I am quite new to R so I do not know how to run an if statement in my code to get an NA for the result I am not getting.
Here it is my code:
#Libraries
library(rvest)
library(purrr)
library(tidytext)
library(dplyr)
url_espectador <- 'https://www.elespectador.com/search/farc?page=%d&sort=created&order=desc'
map_df(980:990, function(i) {
pagina <- read_html(sprintf(url_espectador, i, '%s', '%s', '%s', '%s'))
print(i)
data.frame(title = html_text(html_nodes(pagina, ".node-title a")),
date = html_text(html_nodes(pagina, ".node-post-date")),
link = paste0("https://www.elespectador.com", str_trim(html_attr(html_nodes(pagina, ".node-title a"), "href"))),
stringsAsFactors=FALSE)
}) -> noticias_espectador
Besides the if statement, is there any other solution to this? I am going to scrape a large number of pages so I need to avoid this row matching problem. Thanks for your help!
Upvotes: 1
Views: 564
Reputation: 84465
You could use css Or syntax to add the other class (suitable when small number of additional classes).

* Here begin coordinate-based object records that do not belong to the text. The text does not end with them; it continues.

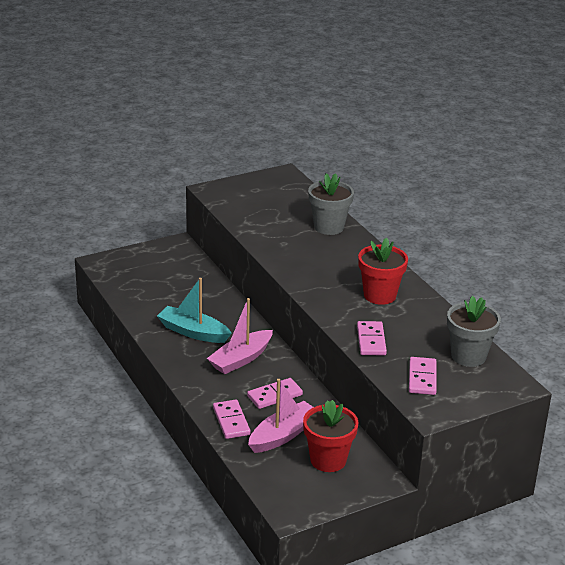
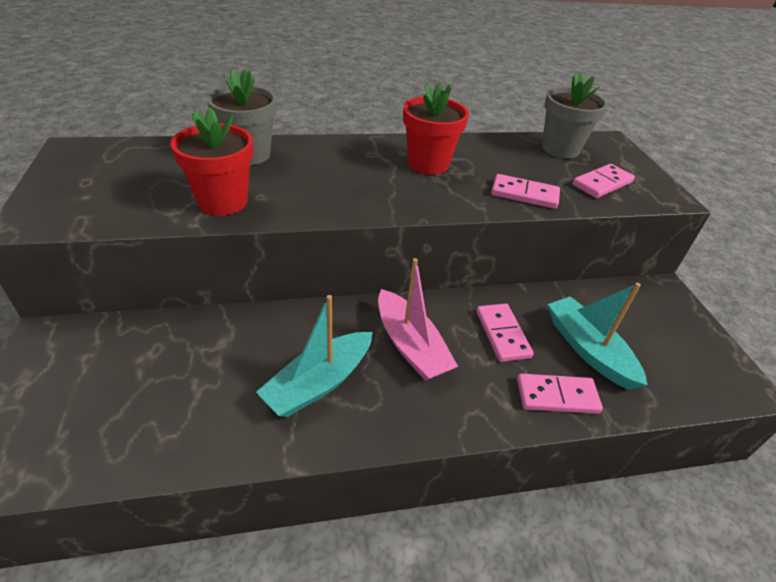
camera: 75 degrees left, 10 degrees up
(283, 435) = (588, 349): pink boat -> turquoise boat
(328, 460) = (635, 323): red flower pot -> red flower pot (223, 201)
(422, 378) = (602, 183): pink domino -> pink domino turned 60 degrees counterclockwise

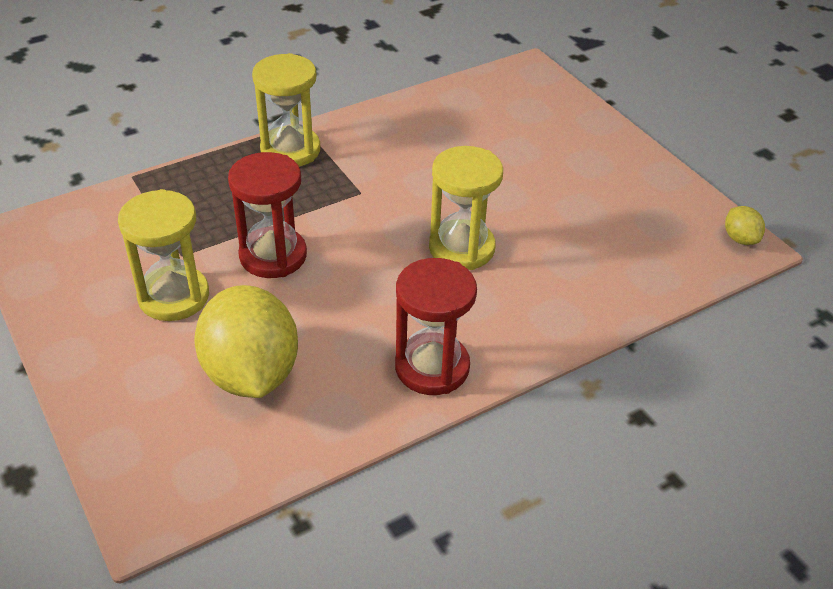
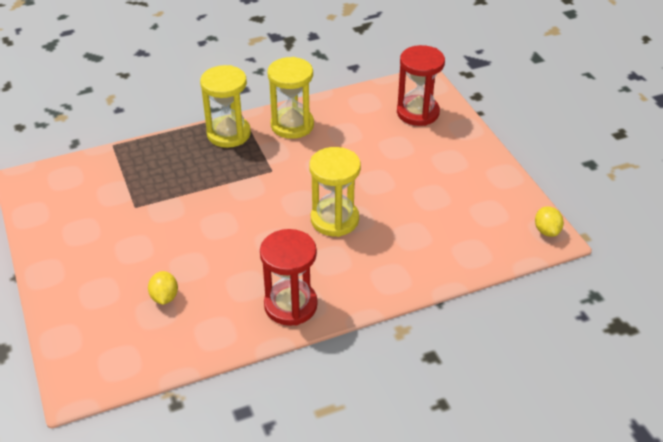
camera: 10 degrees right, 0 degrees up
(174, 296) = (123, 237): yellow hourglass -> yellow hourglass (292, 125)
(251, 374) = (164, 297): yellow lemon -> yellow lemon, size x0.43
(273, 256) = (198, 213): red hourglass -> red hourglass (417, 113)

Alternatively, you could select for a shared parent node, test if a particular child is present, return NA if not. This answer shows you the latter approach. If you use the latter a suitable parent node can be got with selector .node--search-result
- you may miss the actual child of interest (as in this case where different class) - but code won't error out.
There is a third option - the classes have a common suffix, in cases observed, so you could use an attribute = value css selector, with either contains
(*), or ends with
($) operator e.g. date = html_text(html_nodes(pagina, "[class$='post-date']"))
.
library(rvest)
library(purrr)
library(tidytext)
library(dplyr)
url_espectador <- 'https://www.elespectador.com/search/farc?page=%d&sort=created&order=desc'
map_df(980:990, function(i) {
pagina <- read_html(sprintf(url_espectador, i, '%s', '%s', '%s', '%s'))
print(i)
data.frame(title = html_text(html_nodes(pagina, ".node-title a")),
date = html_text(html_nodes(pagina, ".node-post-date, .field--name-post-date")),
link = paste0("https://www.elespectador.com", str_trim(html_attr(html_nodes(pagina, ".node-title a"), "href"))),
stringsAsFactors=FALSE)
}) -> noticias_espectador
Upvotes: 1